> **Texto de estudo**:
════════════════════

Sem nunca duvidar que iria cumprir o objectivo traçado, o gestor de 45 anos confessa que “houve uma altura” em que teve “receio” e pensou que algo “poderia correr mal”. Quando estava a descer uma encosta da Floresta Laurissilva - uma espécie de “selva do Bornéu”, onde “a vegetação está tão alta que dá pelo pescoço” - o caminho era “muito pouco perceptível'’. Como tinha chovido no dia anterior, “estava com medo ou de escorregar, ou de partir uma perna ou de cair por uma ribanceira abaixo”. “Aí, como fui muitíssimo devagar, demorei para aí três horas para fazer três quilómetros”, conta.
O Camí de Cavalls em esteróides
As paisagens cinematográficas foram o cenário de todo o percurso. “Desde a Vereda do Larano, que liga a zona do Porto da Cruz até ao Caniçal, ao Caminho da Entrosa, que acaba no Arco de São Jorge… são coisas verdadeiramente cénicas, são cenários mágicos, de filme”, relata.
Enquanto a costa Sul impressiona por ser “mais soalheira, mais aberta, mais vistosa”, a beleza da costa Norte é “mais dura, mais sisuda e bem mais dramática”. “A possibilidade de termos numa só ilha duas realidades que são tão diferentes foi das coisas que mais gozo me deu”, manifesta.

════════════════════

> **Informação apresentada**:
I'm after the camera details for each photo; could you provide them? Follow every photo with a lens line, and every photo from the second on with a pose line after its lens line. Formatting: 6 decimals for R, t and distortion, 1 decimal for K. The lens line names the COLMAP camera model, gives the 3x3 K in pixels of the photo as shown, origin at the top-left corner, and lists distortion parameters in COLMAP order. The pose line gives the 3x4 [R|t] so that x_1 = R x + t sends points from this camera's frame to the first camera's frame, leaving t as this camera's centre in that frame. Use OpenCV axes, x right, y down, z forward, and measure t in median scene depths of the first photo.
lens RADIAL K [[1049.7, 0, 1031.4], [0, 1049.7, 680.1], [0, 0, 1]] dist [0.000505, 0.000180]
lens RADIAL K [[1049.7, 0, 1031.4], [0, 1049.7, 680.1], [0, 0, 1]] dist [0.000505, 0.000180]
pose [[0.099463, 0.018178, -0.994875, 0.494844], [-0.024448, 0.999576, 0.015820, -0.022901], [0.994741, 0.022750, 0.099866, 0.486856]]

════════════════════

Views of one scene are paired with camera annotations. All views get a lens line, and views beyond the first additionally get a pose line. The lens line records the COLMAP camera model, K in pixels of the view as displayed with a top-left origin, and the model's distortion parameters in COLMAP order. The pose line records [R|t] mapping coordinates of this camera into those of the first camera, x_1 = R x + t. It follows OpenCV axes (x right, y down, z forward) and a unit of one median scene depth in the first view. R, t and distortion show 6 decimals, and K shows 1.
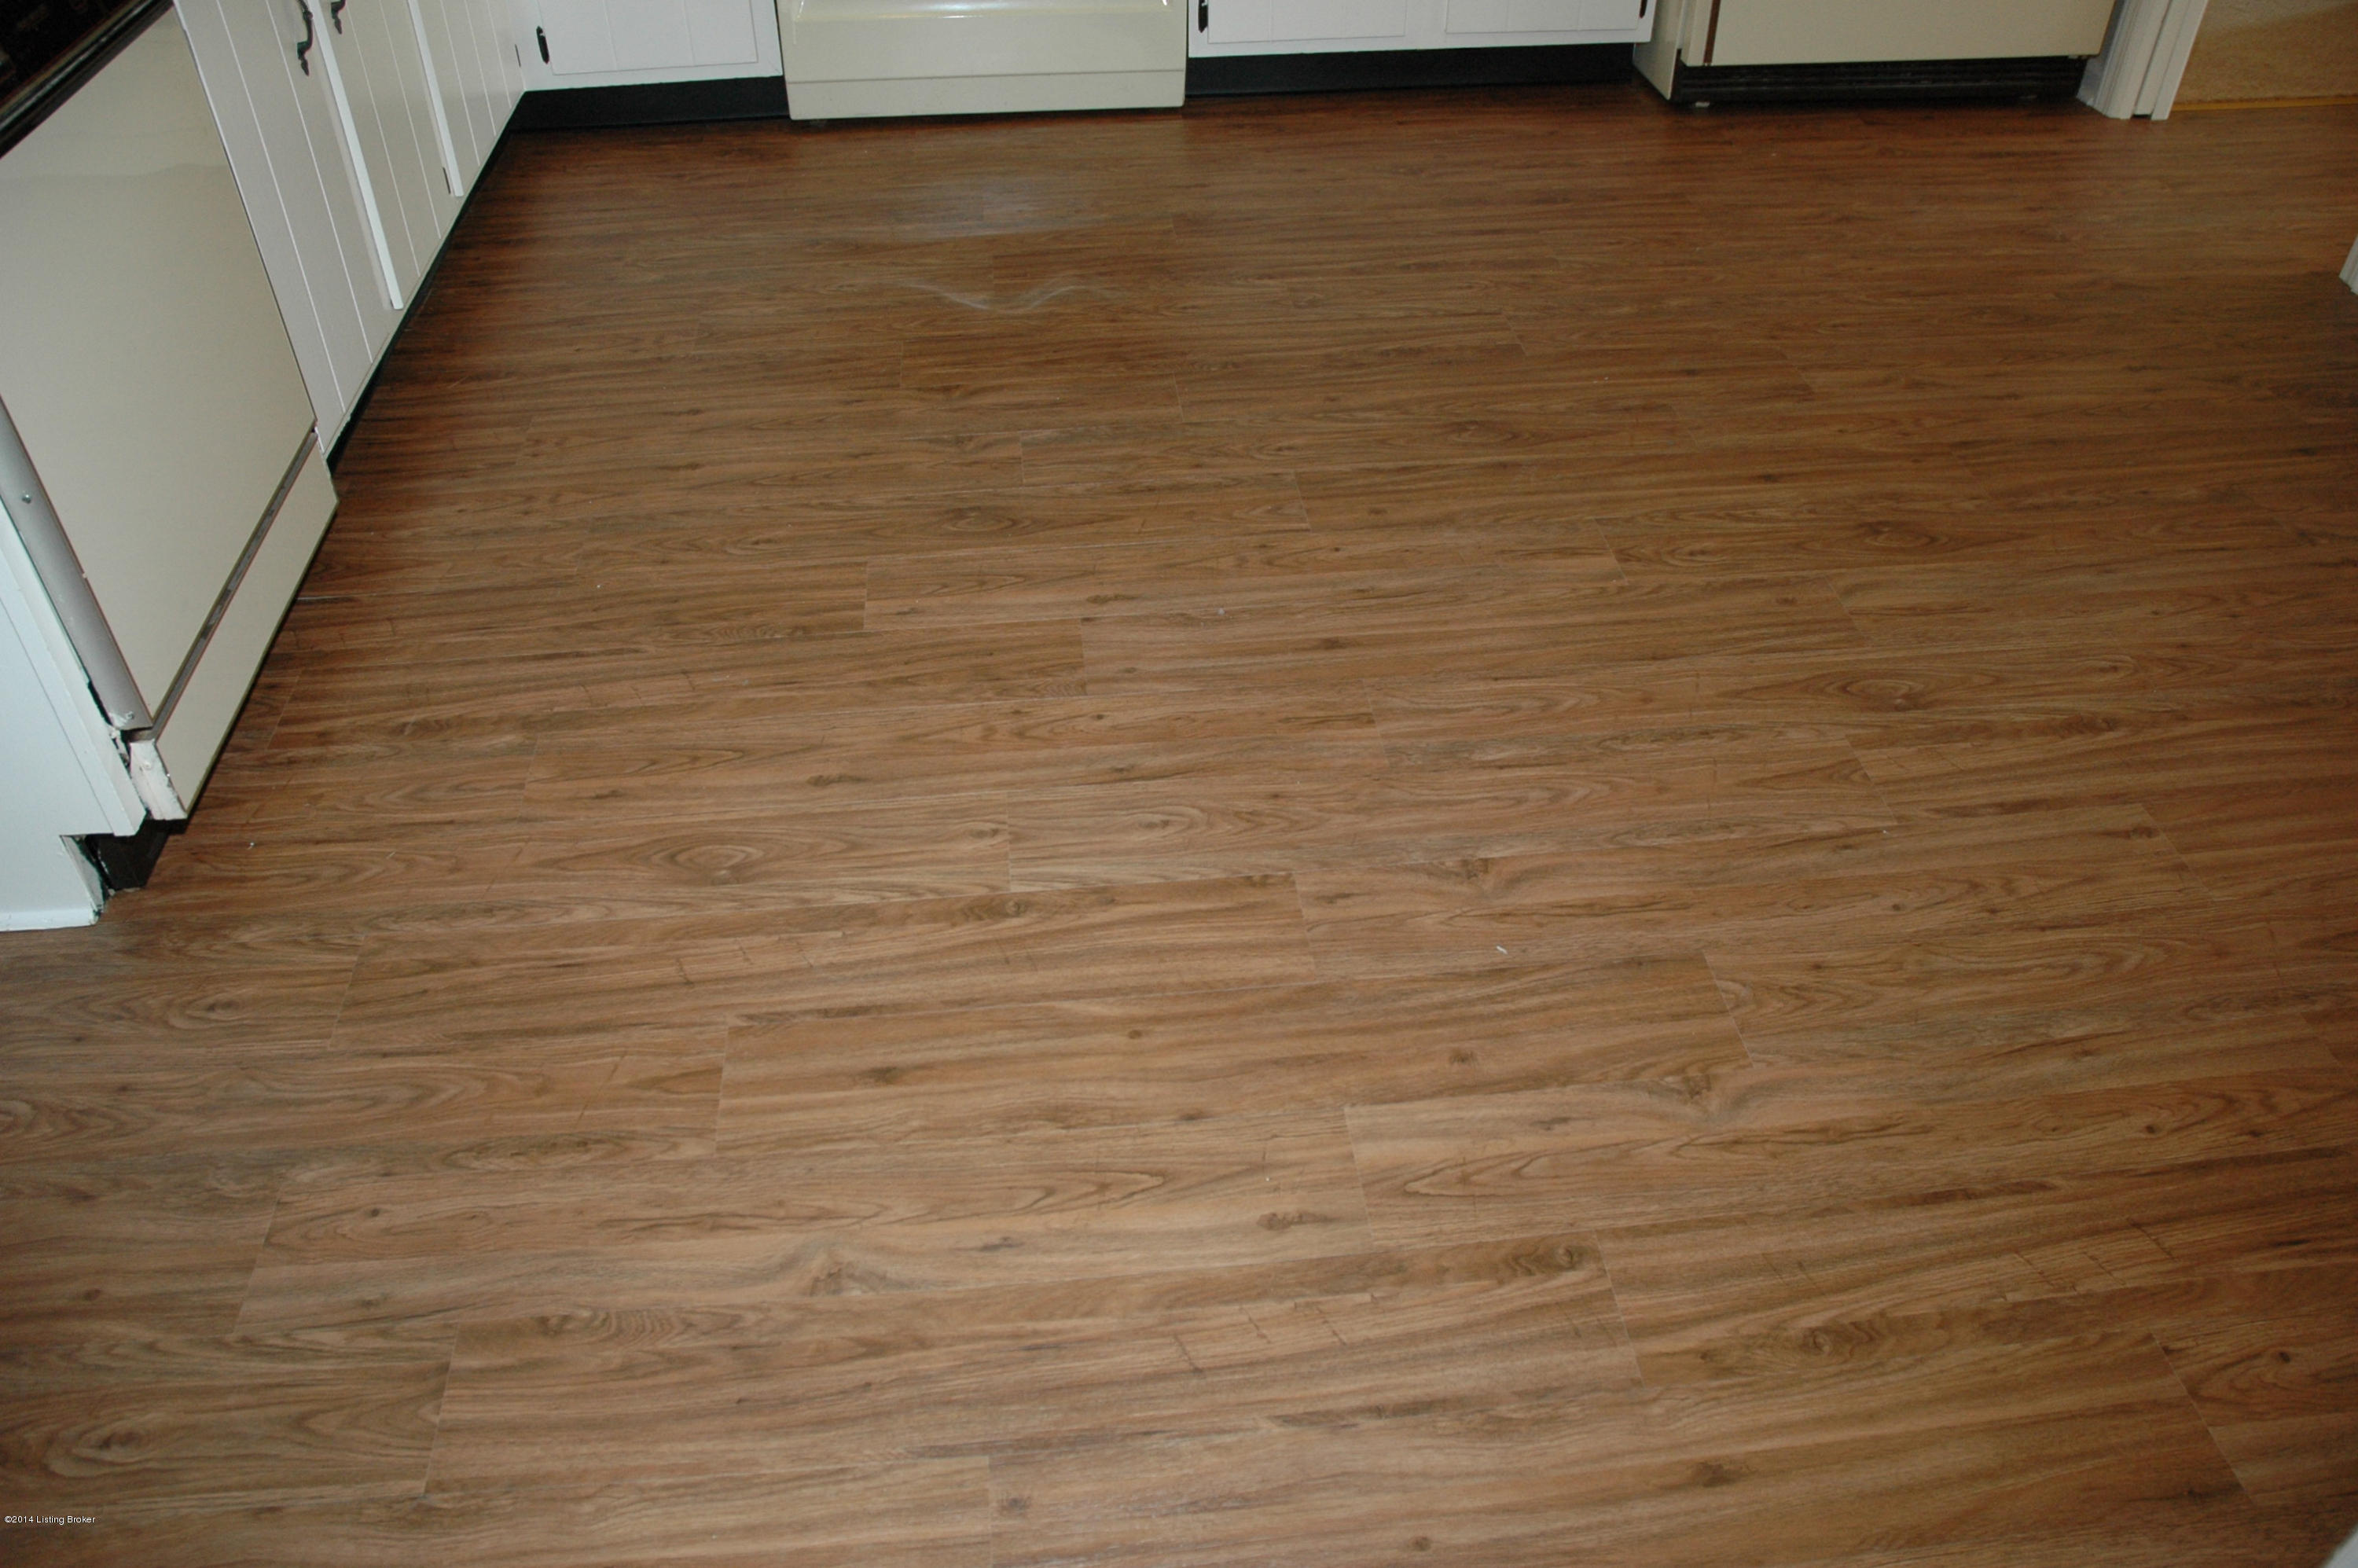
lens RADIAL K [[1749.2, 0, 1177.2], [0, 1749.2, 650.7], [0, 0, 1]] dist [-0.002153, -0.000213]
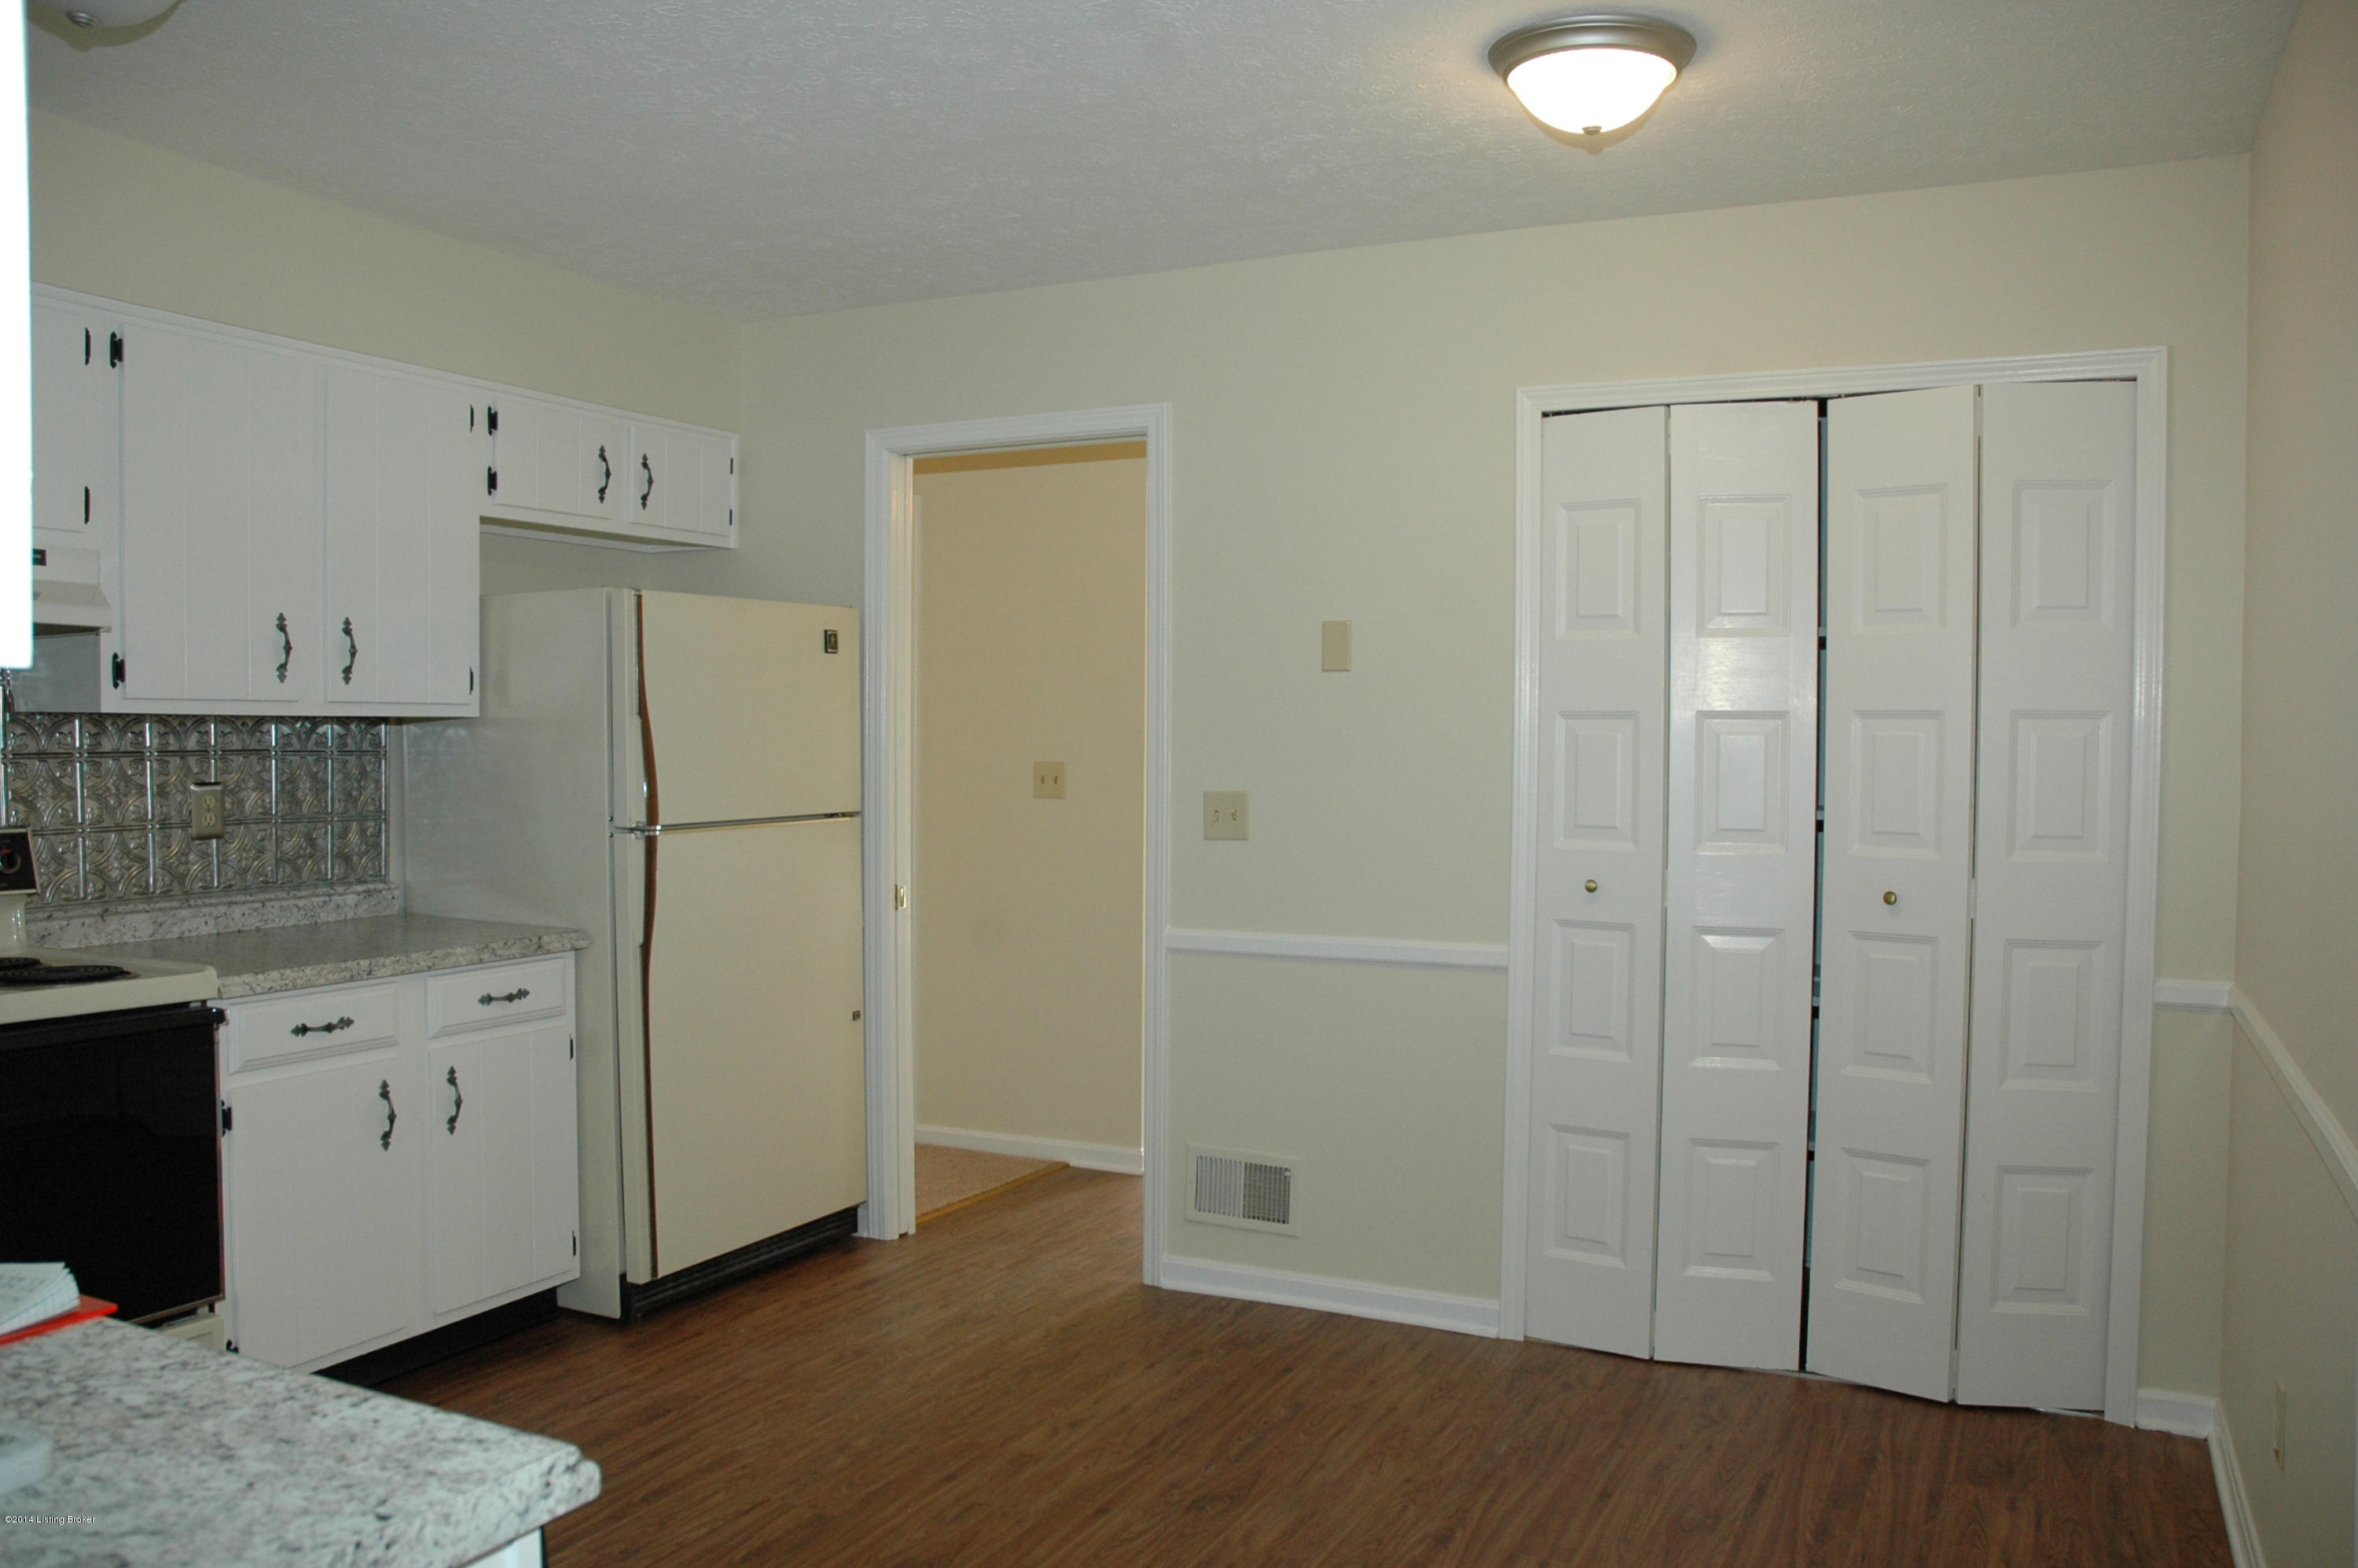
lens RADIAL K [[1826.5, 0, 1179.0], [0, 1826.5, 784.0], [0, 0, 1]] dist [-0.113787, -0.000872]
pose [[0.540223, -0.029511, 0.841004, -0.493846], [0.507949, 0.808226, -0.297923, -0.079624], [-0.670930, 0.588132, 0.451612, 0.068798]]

════════════════════

> **Instruções da tarefa**: Reproduza na íntegra, sem qualquer alteração, o texto sobre o percurso a pé pela ilha. Os registos não têm relação com o texto.

> **Espaço de resposta**:
Sem nunca duvidar que iria cumprir o objectivo traçado, o gestor de 45 anos confessa que “houve uma altura” em que teve “receio” e pensou que algo “poderia correr mal”. Quando estava a descer uma encosta da Floresta Laurissilva - uma espécie de “selva do Bornéu”, onde “a vegetação está tão alta que dá pelo pescoço” - o caminho era “muito pouco perceptível'’. Como tinha chovido no dia anterior, “estava com medo ou de escorregar, ou de partir uma perna ou de cair por uma ribanceira abaixo”. “Aí, como fui muitíssimo devagar, demorei para aí três horas para fazer três quilómetros”, conta.
O Camí de Cavalls em esteróides
As paisagens cinematográficas foram o cenário de todo o percurso. “Desde a Vereda do Larano, que liga a zona do Porto da Cruz até ao Caniçal, ao Caminho da Entrosa, que acaba no Arco de São Jorge… são coisas verdadeiramente cénicas, são cenários mágicos, de filme”, relata.
Enquanto a costa Sul impressiona por ser “mais soalheira, mais aberta, mais vistosa”, a beleza da costa Norte é “mais dura, mais sisuda e bem mais dramática”. “A possibilidade de termos numa só ilha duas realidades que são tão diferentes foi das coisas que mais gozo me deu”, manifesta.